A titolo di esempio, segnalo la rete de La Pastoral Latinoamericana de Acompañamiento y Prevençión de Adicciones (PLAPA). Lo statuto di questa rete riconosce che «la dipendenza da alcol, da sostanze psicoattive e altre forme di dipendenza (pornografia, nuove tecnologie ecc.) … è un problema che ci colpisce indistintamente, al di là delle differenze geografiche, sociali, culturali, religiose e di età. Nonostante le differenze, ... vogliamo organizzarci come una comunità: condividere le esperienze, l’entusiasmo, le difficoltà». [4]
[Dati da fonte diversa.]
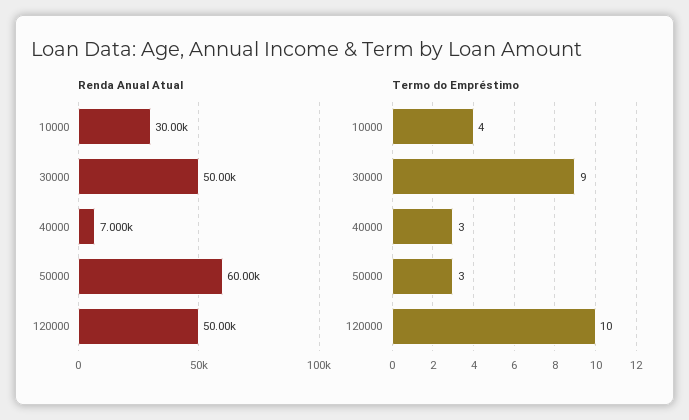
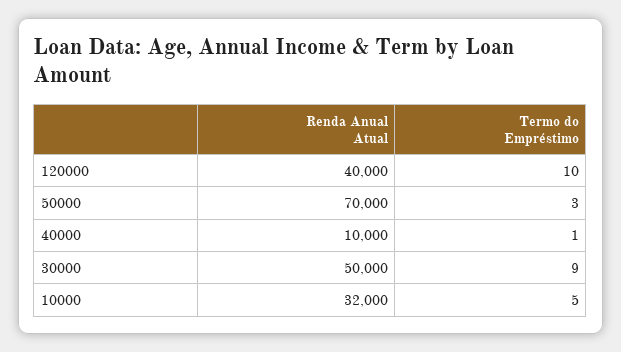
Renda Anual Atual, 10000: 30000 -> 32000
Renda Anual Atual, 40000: 7000 -> 10000
Renda Anual Atual, 50000: 60000 -> 70000
Renda Anual Atual, 120000: 50000 -> 40000
Termo do Empréstimo, 10000: 4 -> 5
Termo do Empréstimo, 40000: 3 -> 1

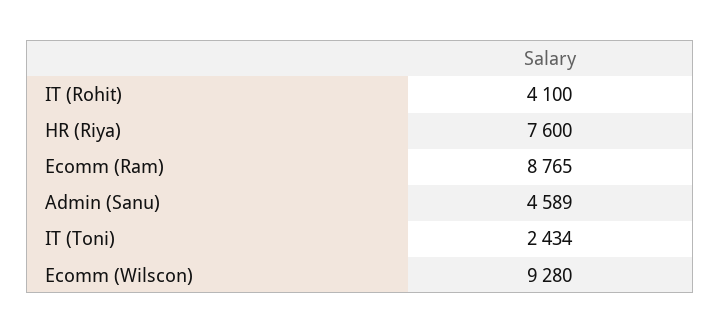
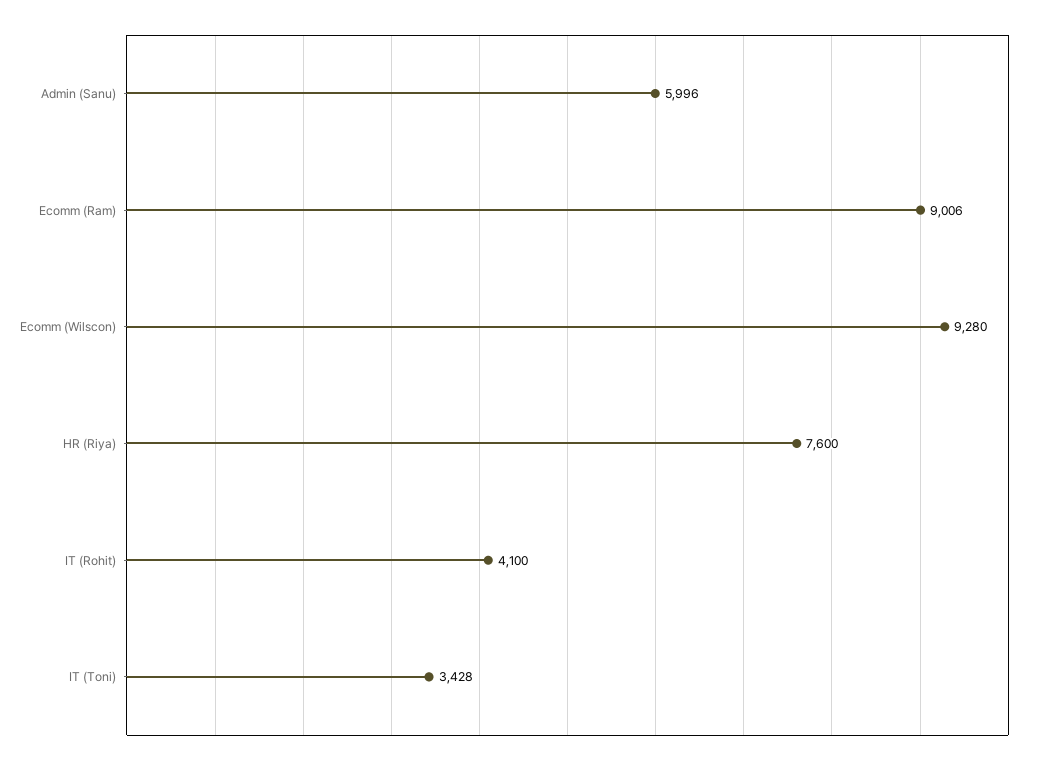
Ecomm (Ram): 8765 -> 9006
Admin (Sanu): 4589 -> 5996
IT (Toni): 2434 -> 3428

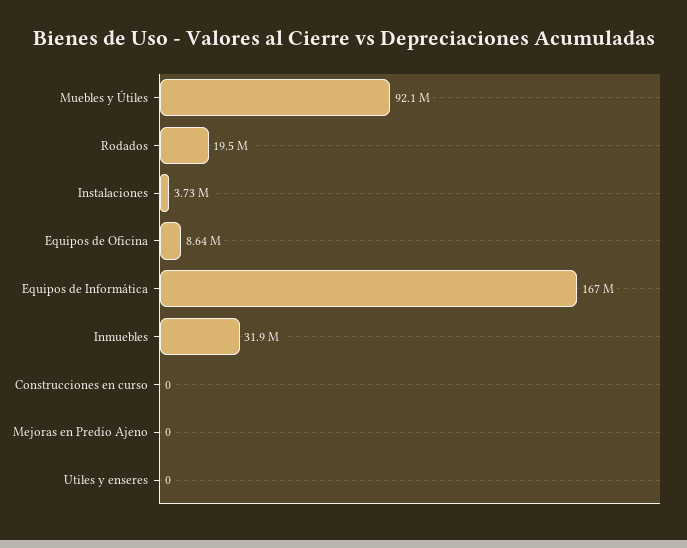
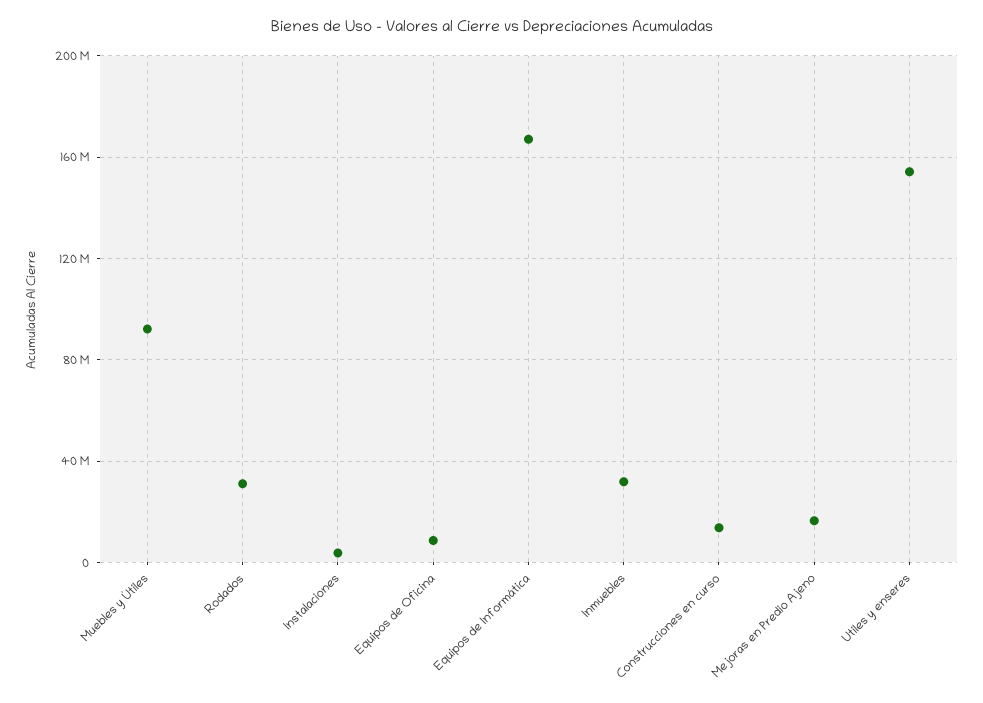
Rodados: 19500000 -> 30000000
Construcciones en curso: 0 -> 15000000
Mejoras en Predio Ajeno: 0 -> 15000000
Utiles y enseres: 0 -> 155000000

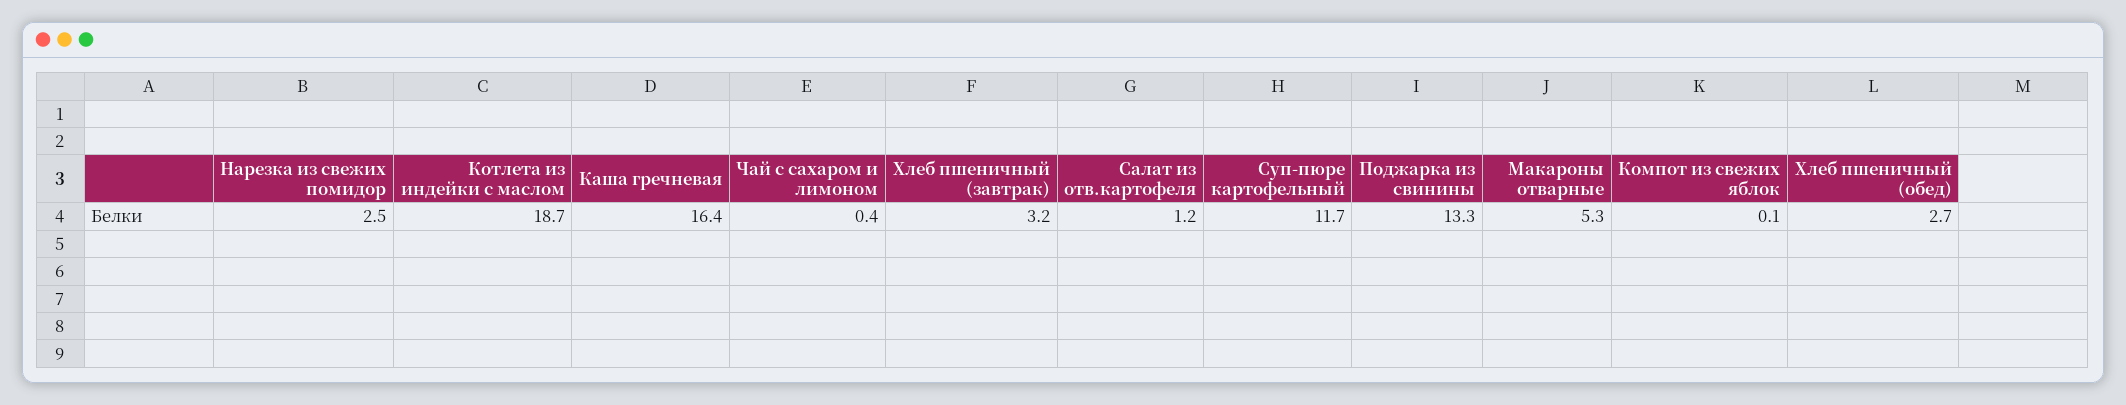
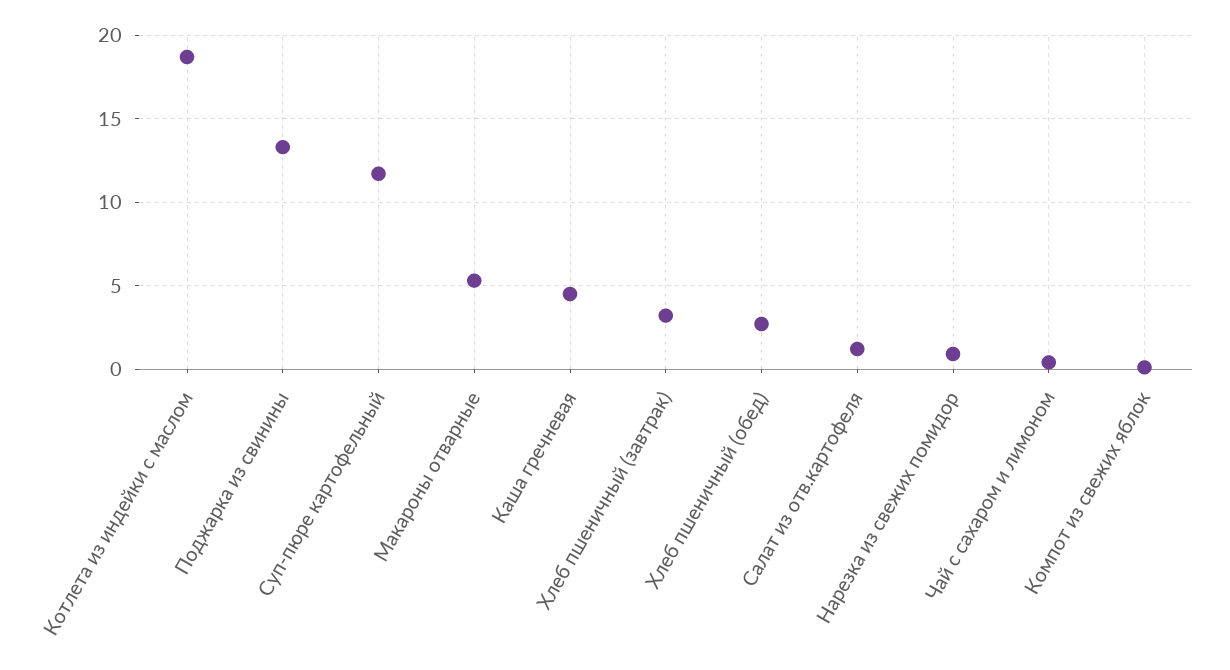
Нарезка из свежих помидор: 2.5 -> 1
Каша гречневая: 16.4 -> 4.5

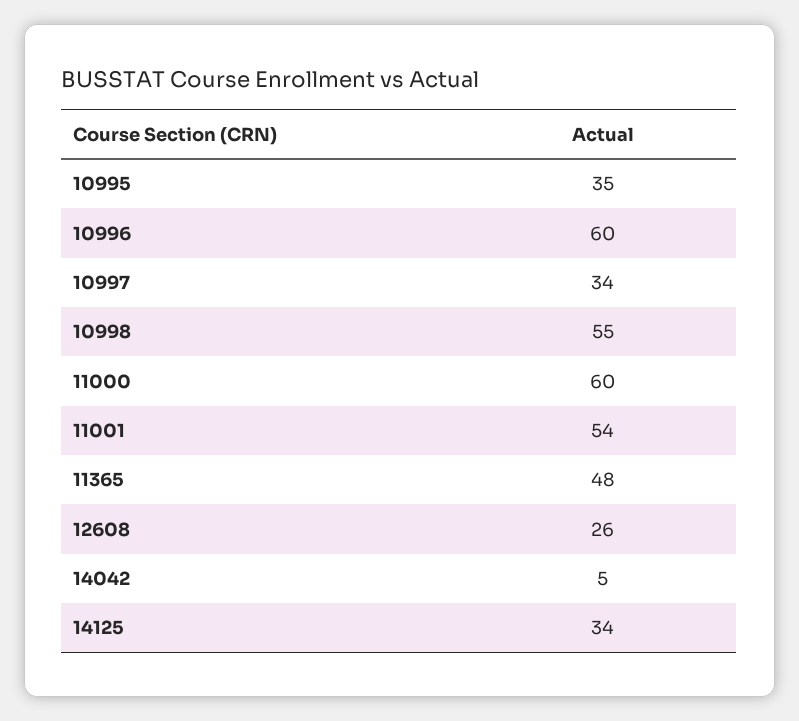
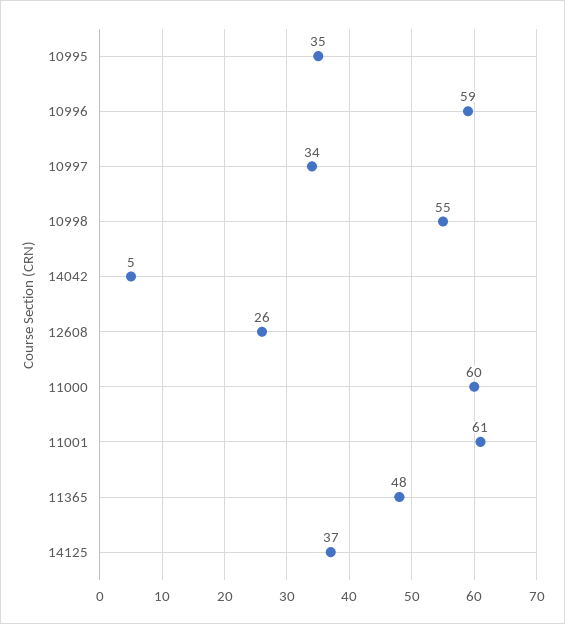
10996: 60 -> 59
11001: 54 -> 61
14125: 34 -> 37

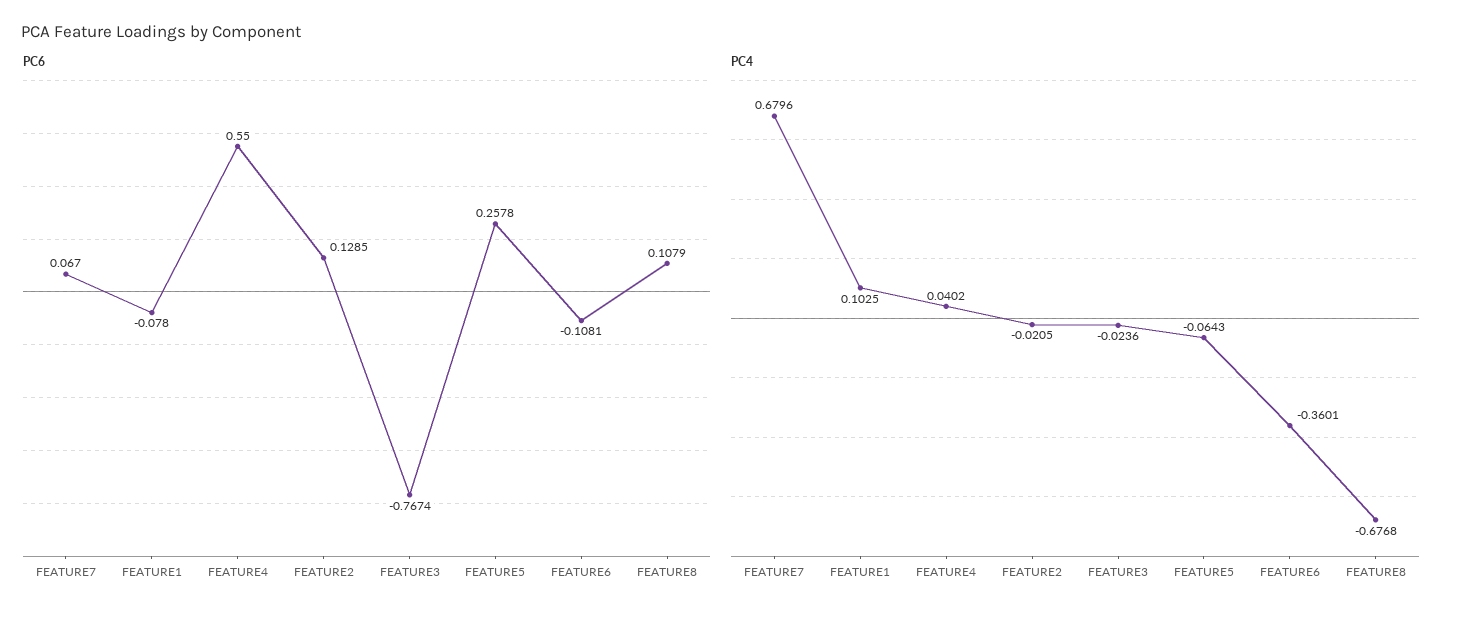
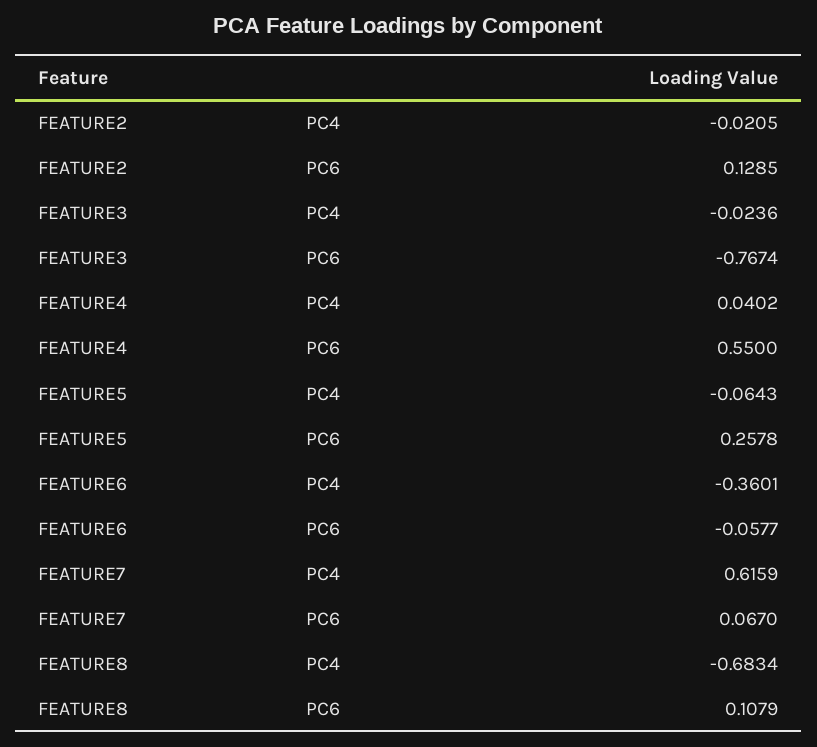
PC6, FEATURE1: -0.078 -> none
PC6, FEATURE6: -0.1081 -> -0.0577
PC4, FEATURE7: 0.6796 -> 0.6159
PC4, FEATURE1: 0.1025 -> none
PC4, FEATURE8: -0.6768 -> -0.6834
Menziono inoltre i Vescovi dell’Africa Australe, che nel novembre 2023 hanno convocato una riunione sul tema “ Dare potere ai giovani come agenti di pace e speranza”. I rappresentanti dei giovani presenti all’incontro hanno riconosciuto quell’assemblea come una «pietra miliare significativa orientata verso una gioventù sana e attiva in tutta la regione». Hanno inoltre promesso: «Accettiamo il ruolo di ambasciatori e sostenitori della lotta contro l’uso di sostanze stupefacenti. Chiediamo a tutti i giovani di essere sempre empatici gli uni con gli altri». [5]

Cari fratelli e sorelle, di fronte alla tragica situazione della tossicodipendenza di milioni di persone in tutto il mondo, di fronte allo scandalo della produzione e del traffico illecito di tali droghe, «non possiamo essere indifferenti. Il Signore Gesù si è fermato, si è fatto vicino, ha curato le piaghe. Sullo stile della sua prossimità, siamo chiamati anche noi ad agire, a fermarci davanti alle situazioni di fragilità e di dolore, a saper ascoltare il grido della solitudine e dell’angoscia, a chinarci per sollevare e riportare a nuova vita coloro che cadono nella schiavitù della droga». [6] E preghiamo per quei criminali che danno la droga ai giovani: sono criminali, sono assassini! Preghiamo per la loro conversione.

In questa Giornata Mondiale contro la droga, come cristiani e comunità ecclesiali rinnoviamo il nostro impegno di preghiera e di lavoro contro la droga. Grazie!